Laura Driscoll is a postdoctoral fellow at Stanford University where she works in the lab of David Sussillo and Krishna Shenoy. She has a bachelor of science in chemistry from the University of California, Berkeley and a Ph.D. in neuroscience from Harvard University. As a graduate student in the lab of Christopher Harvey, Driscoll studied the long-term reorganization of neuronal dynamics in the parietal cortex of mice performing decision-making tasks. Her current research focuses on flexible computation for context switching and throughout learning and memory. Her approach is to build artificial network models and statistical tools to better understand the constraints on networks that perform computation. Driscoll plans to start a joint theoretical research group with her collaborator, Lea Duncker. This structure of team-based community science will expand both the breadth of scientific questions their joint-group can approach, as well as their collective bandwidth for continued engagement addressing oppressive cultural practices in academia.

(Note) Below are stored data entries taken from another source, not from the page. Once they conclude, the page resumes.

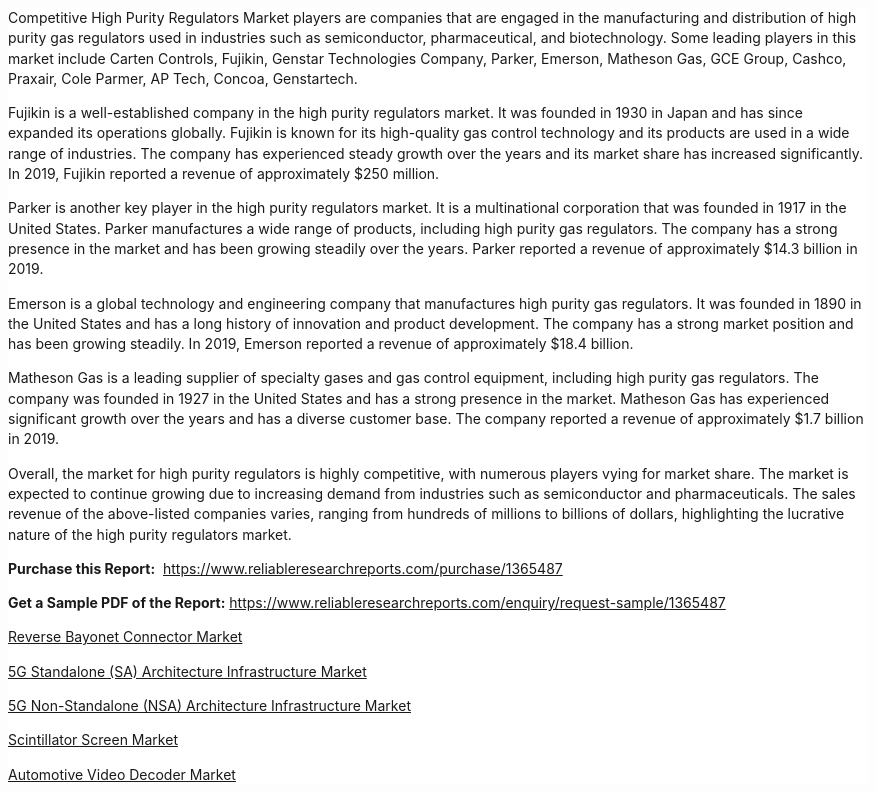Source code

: <p><p>Competitive High Purity Regulators Market players are companies that are engaged in the manufacturing and distribution of high purity gas regulators used in industries such as semiconductor, pharmaceutical, and biotechnology. Some leading players in this market include Carten Controls, Fujikin, Genstar Technologies Company, Parker, Emerson, Matheson Gas, GCE Group, Cashco, Praxair, Cole Parmer, AP Tech, Concoa, Genstartech.</p><p>Fujikin is a well-established company in the high purity regulators market. It was founded in 1930 in Japan and has since expanded its operations globally. Fujikin is known for its high-quality gas control technology and its products are used in a wide range of industries. The company has experienced steady growth over the years and its market share has increased significantly. In 2019, Fujikin reported a revenue of approximately $250 million.</p><p>Parker is another key player in the high purity regulators market. It is a multinational corporation that was founded in 1917 in the United States. Parker manufactures a wide range of products, including high purity gas regulators. The company has a strong presence in the market and has been growing steadily over the years. Parker reported a revenue of approximately $14.3 billion in 2019.</p><p>Emerson is a global technology and engineering company that manufactures high purity gas regulators. It was founded in 1890 in the United States and has a long history of innovation and product development. The company has a strong market position and has been growing steadily. In 2019, Emerson reported a revenue of approximately $18.4 billion.</p><p>Matheson Gas is a leading supplier of specialty gases and gas control equipment, including high purity gas regulators. The company was founded in 1927 in the United States and has a strong presence in the market. Matheson Gas has experienced significant growth over the years and has a diverse customer base. The company reported a revenue of approximately $1.7 billion in 2019.</p><p>Overall, the market for high purity regulators is highly competitive, with numerous players vying for market share. The market is expected to continue growing due to increasing demand from industries such as semiconductor and pharmaceuticals. The sales revenue of the above-listed companies varies, ranging from hundreds of millions to billions of dollars, highlighting the lucrative nature of the high purity regulators market.</p></p>
<p><strong>Purchase this Report:</strong>&nbsp;&nbsp;<a href="https://www.reliableresearchreports.com/purchase/1365487">https://www.reliableresearchreports.com/purchase/1365487</a></p>
<p></p>
<p><strong>Get a Sample PDF of the Report:</strong>&nbsp;<a href="https://www.reliableresearchreports.com/enquiry/request-sample/1365487">https://www.reliableresearchreports.com/enquiry/request-sample/1365487</a></p>
<p><p><a href="https://medium.com/@melt.scale.beast/reverse-bayonet-connector-market-size-growth-forecast-2023-2030-c43b57ca758c">Reverse Bayonet Connector Market</a></p><p><a href="https://www.linkedin.com/pulse/5g-standalone-sa-architecture-infrastructure-market-size-yintf/">5G Standalone (SA) Architecture Infrastructure Market</a></p><p><a href="https://www.linkedin.com/pulse/5g-non-standalone-nsa-architecture-infrastructure-market-htivf/">5G Non-Standalone (NSA) Architecture Infrastructure Market</a></p><p><a href="https://github.com/Chiragrp26/Market-Research-Report-List-1/blob/main/scintillator-screen-market.md">Scintillator Screen Market</a></p><p><a href="https://github.com/santosh758595/Market-Research-Report-List-1/blob/main/automotive-video-decoder-market.md">Automotive Video Decoder Market</a></p></p>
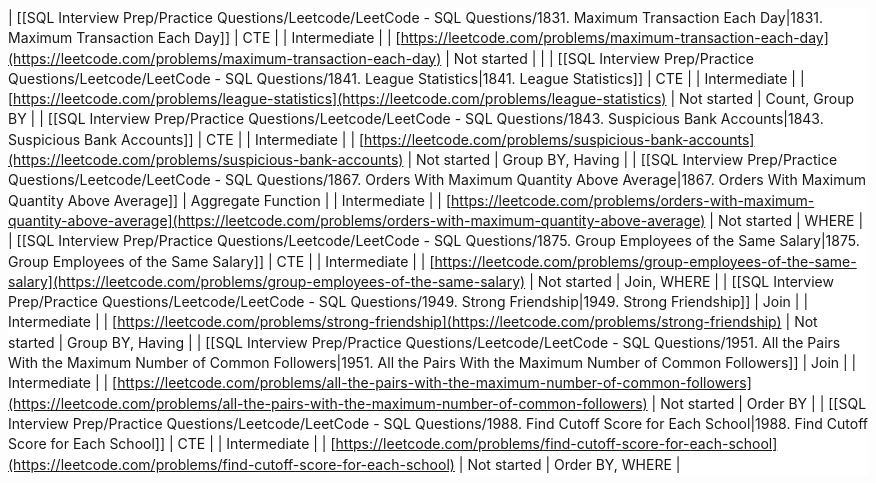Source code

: | [[SQL Interview Prep/Practice Questions/Leetcode/LeetCode - SQL Questions/1831. Maximum Transaction Each Day\|1831. Maximum Transaction Each Day]]                                                                           | CTE                                                            |               | Intermediate                                              |                                | [https://leetcode.com/problems/maximum-transaction-each-day](https://leetcode.com/problems/maximum-transaction-each-day)                                                                                                               | Not started |                                                                   |
| [[SQL Interview Prep/Practice Questions/Leetcode/LeetCode - SQL Questions/1841. League Statistics\|1841. League Statistics]]                                                                                                 | CTE                                                            |               | Intermediate                                              |                                | [https://leetcode.com/problems/league-statistics](https://leetcode.com/problems/league-statistics)                                                                                                                                     | Not started | Count, Group BY                                                   |
| [[SQL Interview Prep/Practice Questions/Leetcode/LeetCode - SQL Questions/1843. Suspicious Bank Accounts\|1843. Suspicious Bank Accounts]]                                                                                   | CTE                                                            |               | Intermediate                                              |                                | [https://leetcode.com/problems/suspicious-bank-accounts](https://leetcode.com/problems/suspicious-bank-accounts)                                                                                                                       | Not started | Group BY, Having                                                  |
| [[SQL Interview Prep/Practice Questions/Leetcode/LeetCode - SQL Questions/1867. Orders With Maximum Quantity Above Average\|1867. Orders With Maximum Quantity Above Average]]                                               | Aggregate Function                                             |               | Intermediate                                              |                                | [https://leetcode.com/problems/orders-with-maximum-quantity-above-average](https://leetcode.com/problems/orders-with-maximum-quantity-above-average)                                                                                   | Not started | WHERE                                                             |
| [[SQL Interview Prep/Practice Questions/Leetcode/LeetCode - SQL Questions/1875. Group Employees of the Same Salary\|1875. Group Employees of the Same Salary]]                                                               | CTE                                                            |               | Intermediate                                              |                                | [https://leetcode.com/problems/group-employees-of-the-same-salary](https://leetcode.com/problems/group-employees-of-the-same-salary)                                                                                                   | Not started | Join, WHERE                                                       |
| [[SQL Interview Prep/Practice Questions/Leetcode/LeetCode - SQL Questions/1949. Strong Friendship\|1949. Strong Friendship]]                                                                                                 | Join                                                           |               | Intermediate                                              |                                | [https://leetcode.com/problems/strong-friendship](https://leetcode.com/problems/strong-friendship)                                                                                                                                     | Not started | Group BY, Having                                                  |
| [[SQL Interview Prep/Practice Questions/Leetcode/LeetCode - SQL Questions/1951. All the Pairs With the Maximum Number of Common Followers\|1951. All the Pairs With the Maximum Number of Common Followers]]                 | Join                                                           |               | Intermediate                                              |                                | [https://leetcode.com/problems/all-the-pairs-with-the-maximum-number-of-common-followers](https://leetcode.com/problems/all-the-pairs-with-the-maximum-number-of-common-followers)                                                     | Not started | Order BY                                                          |
| [[SQL Interview Prep/Practice Questions/Leetcode/LeetCode - SQL Questions/1988. Find Cutoff Score for Each School\|1988. Find Cutoff Score for Each School]]                                                                 | CTE                                                            |               | Intermediate                                              |                                | [https://leetcode.com/problems/find-cutoff-score-for-each-school](https://leetcode.com/problems/find-cutoff-score-for-each-school)                                                                                                     | Not started | Order BY, WHERE                                                   |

Project: Learning and consolidation of dynamical systems that perform computation
Flexible computation is a hallmark of intelligent behavior. Yet, little is known about how neural networks contextually reconfigure for different computations and throughout learning. The ultimate goals of our lab are to: (1) discover strategies that overcome computational constraints for lifelong learning through the study of artificial systems, (2) test which strategies are implemented in biological systems, and (3) improve statistical tools for reverse-engineering artificial systems for further hypothesis development. This work will guide experimental predictions for both behavior and neural population recordings. To test these hypotheses, we will conduct human psychophysics experiments in our own lab and collaborate with systems neuroscience labs measuring brain-wide optical and electrical data, working on an array of model systems. Extending the computation through dynamics approach from isolated tasks after learning to systems that continuously evolve in the context of multiple tasks will give us a framework to address learning and memory from a novel perspective.